- EXERCISE PROMPT -
If a line in the data holds "hand", copy that line out in full.

- MATERIAL FOR THIS TASK -
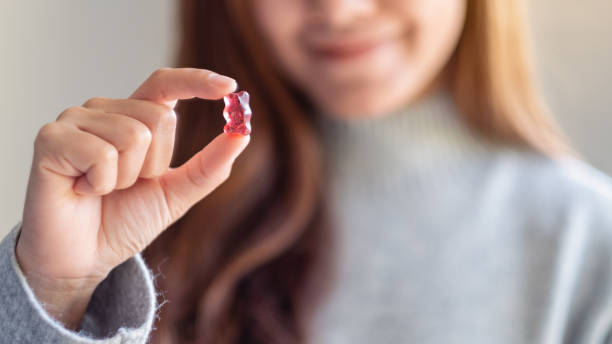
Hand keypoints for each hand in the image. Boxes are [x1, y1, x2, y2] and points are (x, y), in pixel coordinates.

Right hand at [16, 68, 248, 328]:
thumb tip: (242, 134)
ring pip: (133, 136)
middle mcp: (104, 110)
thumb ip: (209, 166)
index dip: (197, 81)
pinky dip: (101, 183)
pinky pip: (102, 154)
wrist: (85, 258)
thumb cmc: (125, 221)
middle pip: (159, 117)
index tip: (230, 88)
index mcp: (133, 117)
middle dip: (155, 165)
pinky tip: (83, 190)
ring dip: (126, 178)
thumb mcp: (176, 193)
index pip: (165, 83)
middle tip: (127, 186)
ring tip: (102, 189)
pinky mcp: (51, 139)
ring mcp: (75, 121)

- TASK ANSWER -
Hand keypoints for each hand in the image. Boxes are [x1, y1, x2, y2] and points are (x, y), in pixel coordinates.
Right hand at [16, 68, 248, 328]:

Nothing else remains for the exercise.